## Supplied material
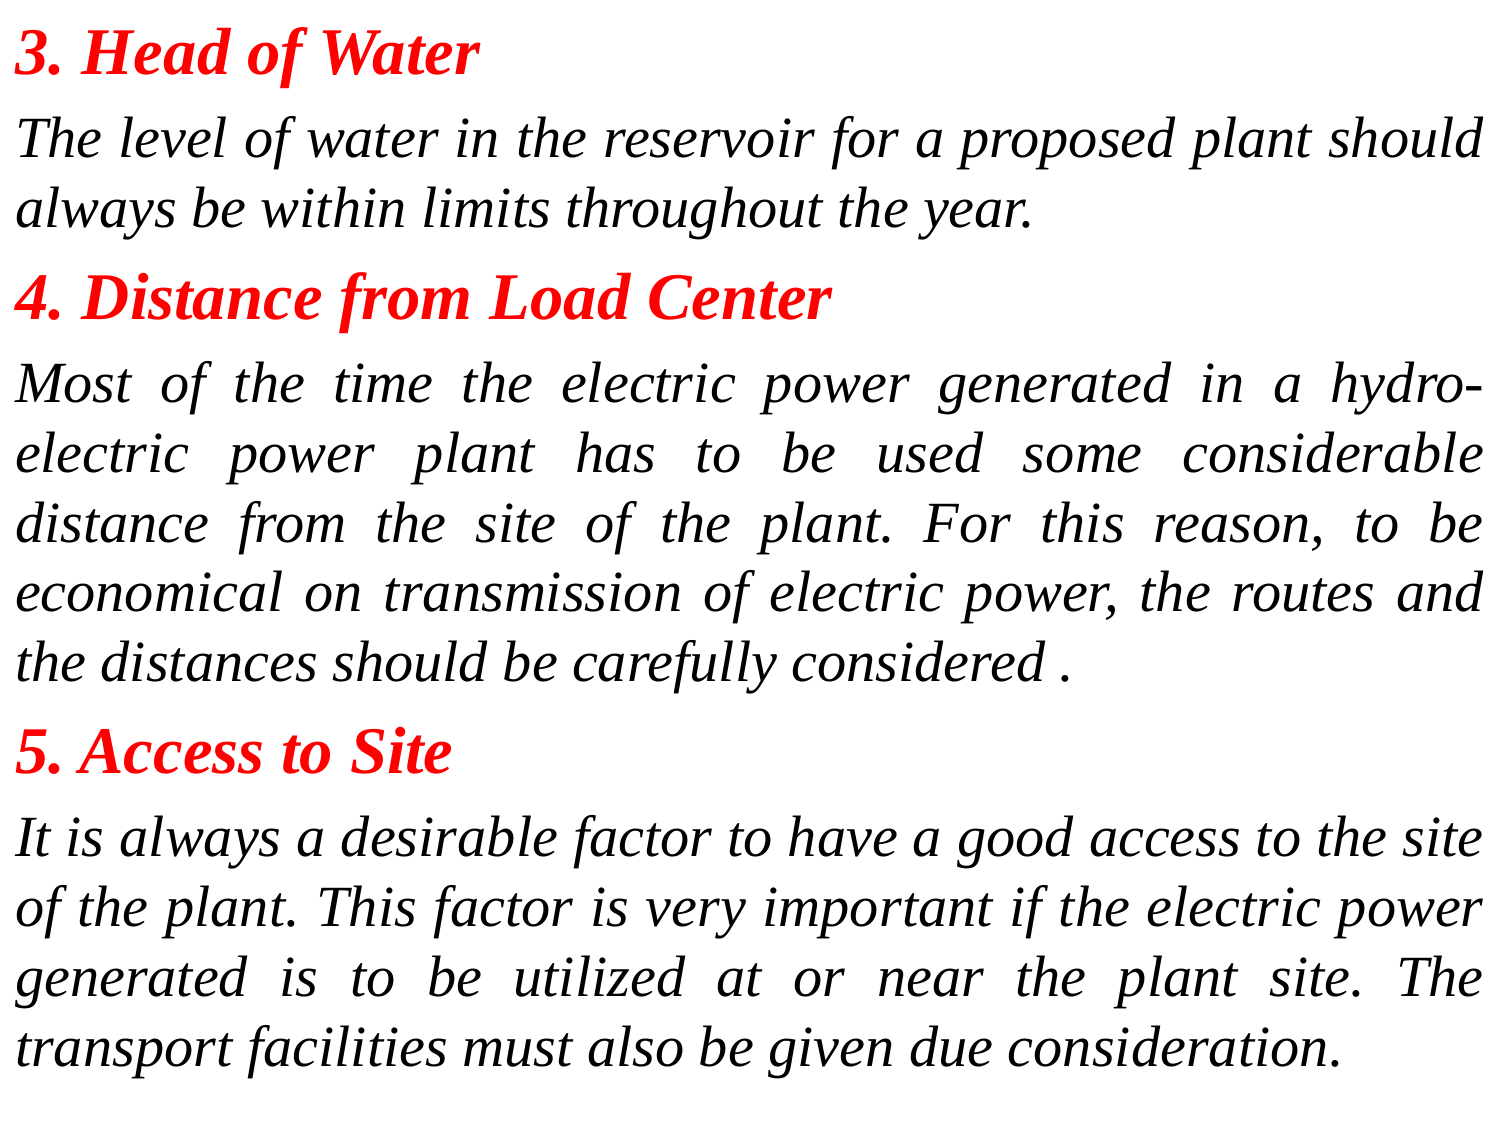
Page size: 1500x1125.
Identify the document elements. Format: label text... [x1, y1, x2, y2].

list 3. Head of Water The level of water in the reservoir for a proposed plant should always be within limits throughout the year. 4. Distance from Load Center Most of the time the electric power generated in a hydro-electric power plant has to be used some considerable distance from the site of the plant. For this reason, to be economical on transmission of electric power, the routes and the distances should be carefully considered . 5. Access to Site It is always a desirable factor to have a good access to the site of the plant. This factor is very important if the electric power generated is to be utilized at or near the plant site. The transport facilities must also be given due consideration. [0, 0, 1500, 1125]
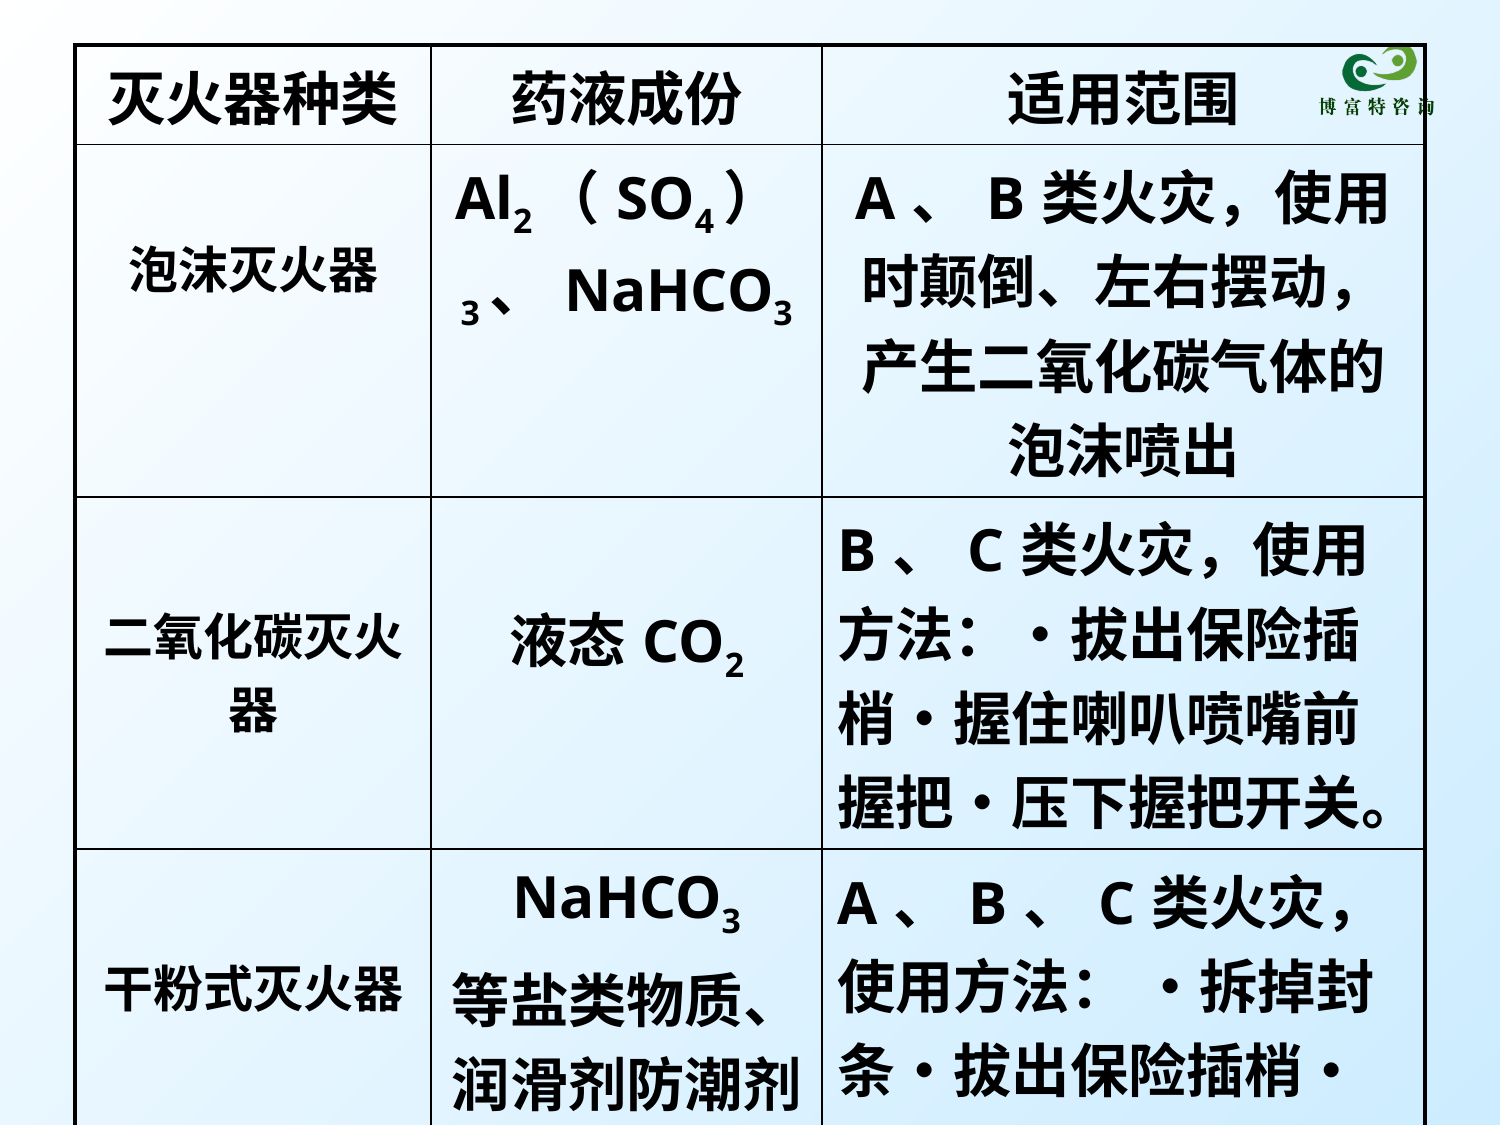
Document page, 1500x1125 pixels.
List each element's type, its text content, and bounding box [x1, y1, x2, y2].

table_cell 干粉式灭火器 [77, 850, 430, 1125]
table_cell B、C类火灾，使用方法：•拔出保险插梢•握住喇叭喷嘴前握把•压下握把开关。 [823, 498, 1423, 848]
table_cell 二氧化碳灭火器 [77, 498, 430, 848]
table_cell Al2（SO4）3、NaHCO3 [432, 145, 821, 496]
table_header 适用范围 [823, 47, 1423, 144]
picture [1305, 42, 1453, 118]
table_cell 泡沫灭火器 [77, 145, 430, 496]
table_cell A、B、C类火灾，使用方法： •拆掉封条•拔出保险插梢•喷嘴管朝，向着火点压下把手。 [823, 850, 1423, 1125]
table_header 药液成份 [432, 47, 821, 144]
table_cell 液态CO2 [432, 498, 821, 848]
table_cell NaHCO3 等盐类物质、润滑剂防潮剂 [432, 850, 821, 1125]
table_header 灭火器种类 [77, 47, 430, 144]
table_cell A、B类火灾，使用时颠倒、左右摆动，产生二氧化碳气体的泡沫喷出 [823, 145, 1423, 496]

## Work to complete
Could you write out the records exactly while omitting every picture?

## Exercise response
Page size: 1500x1125.
Identify the document elements. Format: label text... [x1, y1, x2, y2].

list 3. Head of Water The level of water in the reservoir for a proposed plant should always be within limits throughout the year. 4. Distance from Load Center Most of the time the electric power generated in a hydro-electric power plant has to be used some considerable distance from the site of the plant. For this reason, to be economical on transmission of electric power, the routes and the distances should be carefully considered . 5. Access to Site It is always a desirable factor to have a good access to the site of the plant. This factor is very important if the electric power generated is to be utilized at or near the plant site. The transport facilities must also be given due consideration. [0, 0, 1500, 1125]
Document page, 1500x1125 pixels.
List each element's type, its text content, and bounding box [x1, y1, x2, y2].

table_cell 干粉式灭火器 [77, 850, 430, 1125]
table_cell B、C类火灾，使用方法：•拔出保险插梢•握住喇叭喷嘴前握把•压下握把开关。 [823, 498, 1423, 848]
table_cell 二氧化碳灭火器 [77, 498, 430, 848]
table_cell Al2（SO4）3、NaHCO3 [432, 145, 821, 496]
table_header 适用范围 [823, 47, 1423, 144]
picture [1305, 42, 1453, 118]
table_cell 泡沫灭火器 [77, 145, 430, 496]
table_cell A、B、C类火灾，使用方法： •拆掉封条•拔出保险插梢•喷嘴管朝，向着火点压下把手。 [823, 850, 1423, 1125]
table_header 药液成份 [432, 47, 821, 144]
table_cell 液态CO2 [432, 498, 821, 848]
table_cell NaHCO3 等盐类物质、润滑剂防潮剂 [432, 850, 821, 1125]
table_header 灭火器种类 [77, 47, 430, 144]
table_cell A、B类火灾，使用时颠倒、左右摆动，产生二氧化碳气体的泡沫喷出 [823, 145, 1423, 496]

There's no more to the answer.